第19話 『自決公社』その7

『できるだけ、部屋から出ないで欲しい。』


 それが、彼女たちの希望だ。


 面倒は起こしたくないんだろう。


 『あなたは、有名人です。そこんとこ、よろしく。』


 しかし、マスコミ出身で、若い時代には、探偵をやってた自分に、寝てろなんて、要求する方が無理な話だ。


 しかも、希望だから、命令ではない。


 第一、鍵は渡されている。


 つまり、自己責任で、動いて良いと言うことだ。


 歳を取ったのは残念だが、こればかりは、どうにもならない。


 まずは、お友だちが必要だ。


 だから、共用スペースに、堂々と座り込む。


 これは、若い頃からの方法で、ある、トップ・セールスマンから習ったやりかただ。


 もっとも、ここで、役だつかどうかは、さすがに怪しい。


 朝、6時。


 老人には、早い時間ではない。


 予想どおり、すでに、4~5人、ソファーに、バラバラに座り込んでいる。


 文字通り、バラバラになっている。


 なんと、新聞がある。


 手に取ってみれば、『エブリデイ・モーニング新聞{四国版}』ときた。


 装丁自体は、プロの仕事だ。


 しかし、トップニュースは、首相のコメント記事だ。


 国政には、直接の関係はない。



 『四国の仲間のみなさん、お元気?


 ぼくは、げんきです。
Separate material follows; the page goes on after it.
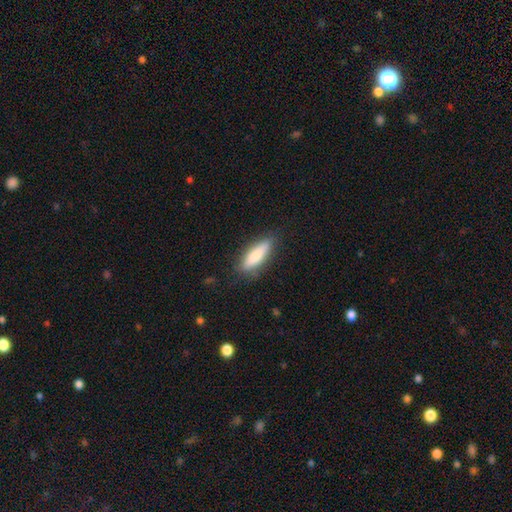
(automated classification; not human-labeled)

』


 と、いう内容である。


 

 まあ、あいつを、ある意味、直接知ってるぼくからしたら、じつに、妥当な内容だ。


 それ以上のコメントなど、期待できない。


 

 あとは、四国の最近の土壌や環境情報がある。


 たいせつには、ちがいがない。


 それから、たぬきか、いのししが、『中央総合センター』に多数現れ、困っているとか。


 なんだ、そりゃ。


 まてよ、『中央総合センター』って、なんだろう?


 そのままの名称は、聞いたことがない。


 ぼくは、四国の公的施設は、すべて調べているつもりだ。


 『中央』にあたる言葉がある施設は、いくらかある。


 『四国中央医療センター』


 『四国中央文化研究センター』


 『四国総合中央管理センター』


 総合も、中央も入ってるのは、こいつだ。


 しかし、これは、各省庁の出先機関のはずだが。


 そこが、たぬきか、いのししか、に、攻撃されてるとは、なんとも、のどかなニュースだが。
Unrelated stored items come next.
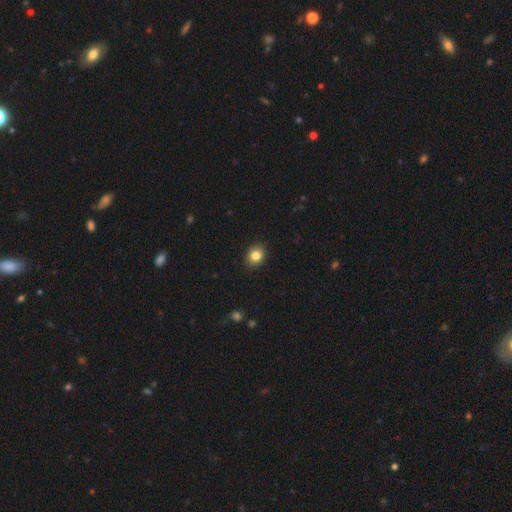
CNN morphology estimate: Q: Smooth or featured?
A: smooth (84%); runner-up: star or artifact (10%)
Q: How rounded?
A: round (60%); runner-up: in between (39%)
Q: Merging?
A: none (89%); runner-up: minor disturbance (8%)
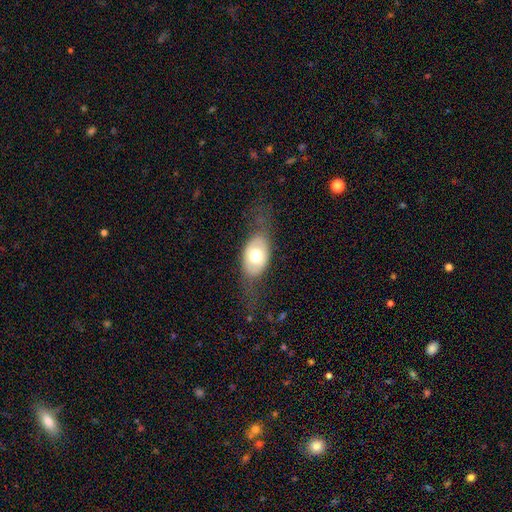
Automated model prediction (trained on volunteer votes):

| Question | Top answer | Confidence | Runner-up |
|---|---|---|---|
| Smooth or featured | smooth | 54% | featured or disk (40%) |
 高松も、徳島も、松山も、高知も、都市部はミサイルか、火山の火砕流か、津波で破壊され、いまは廃墟しかないはずだ。


 現在、中央施設が集まるのは、かつての美馬地区だが、実は、これは、ダミーだという、噂が無いわけでもなかった。


 実際に、困ってるのは、いま、自分がどこにいるのかさえ、分からないことである。


 GPSでも、持ち込めたら良いのだが、あえなく、没収と、なった。 

 

 結局のところ、核弾頭がどこに隠されたのか?


 が、問題の焦点であるのだろう。


 第一に、この話は、一般には、知られてはならない、国家的秘密事項である。


 ぼくとしても、責任上、公表できない。


 ちなみに、剣山には、『ユダヤの神器』が隠されている。


 という、オカルト的伝説が古くからあったが、今も探してる人がいるのか?


 いるのである。


 たいへんな、強者である。


 政府を力ずくで、なぎ倒し、捜索を継続している。


 まあ、大富豪さん、である。


 なにしろ、政府の許可なくしては、四国には入れないのだが、並大抵の事情では、許可されない。
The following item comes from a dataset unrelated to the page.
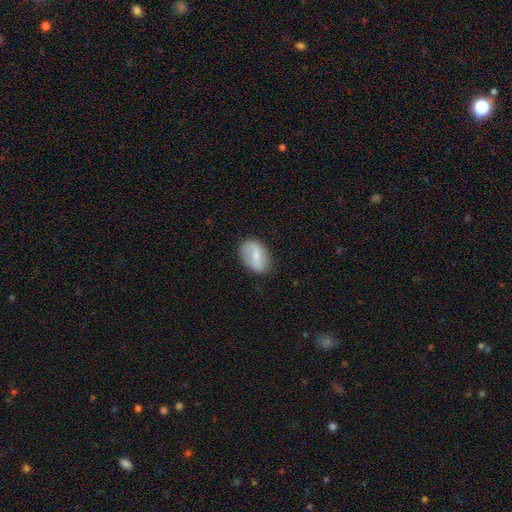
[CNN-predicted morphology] Overall: smooth (60%; featured or disk 33%). How rounded: in between (83%). Merging: none (76%).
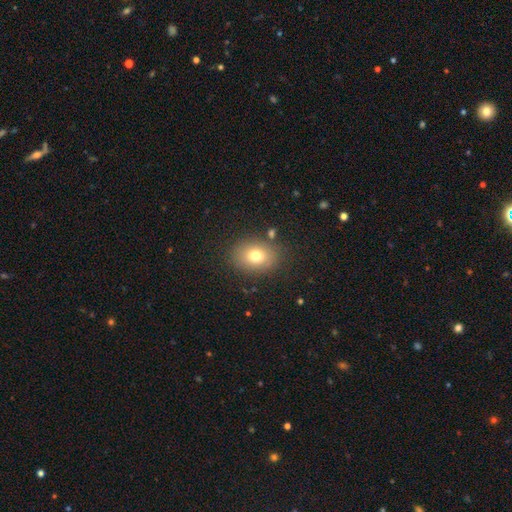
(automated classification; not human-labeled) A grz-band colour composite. It shows a smooth galaxy with no disk features (74%) that is in between round and cigar-shaped (62%). Merging: none (83%).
 最大の問題は、老人対応なんだと、ぼくは、見ている。


 絶対に、しられちゃ、まずいことがあるわけだ。


 つぎが、いや、それを上回るのが、核弾頭問題だろう。


 しかし、まあ、これが、第一面の記事なんだから、あとは、押して知るべしと思ったが、それは、甘すぎたらしい。


 二面、三面記事は、意外と充実している。


 というより、本州地区と変わらない内容だ。


 大体、本州地区の、ニュースなんて、いい加減なものだ。


 政府に都合の悪い情報は、まず、出ない。


 だから、いささか、ぼくの偏見を、修正する必要もありそうだ。


 ここは、完全に閉鎖された社会ではないのかもしれない。


 『本州並み』、と、言える部分もありそうだ。


 と、そこで、一人のかなりな高齢と見える男性が近寄ってきたのである。


 お髭のなかに、顔がある。


 いや、顔は、ほぼ、ない。



 ぼくは、かなり、長く見つめたあと、ようやく、びっくりして、回転レシーブしそうになった。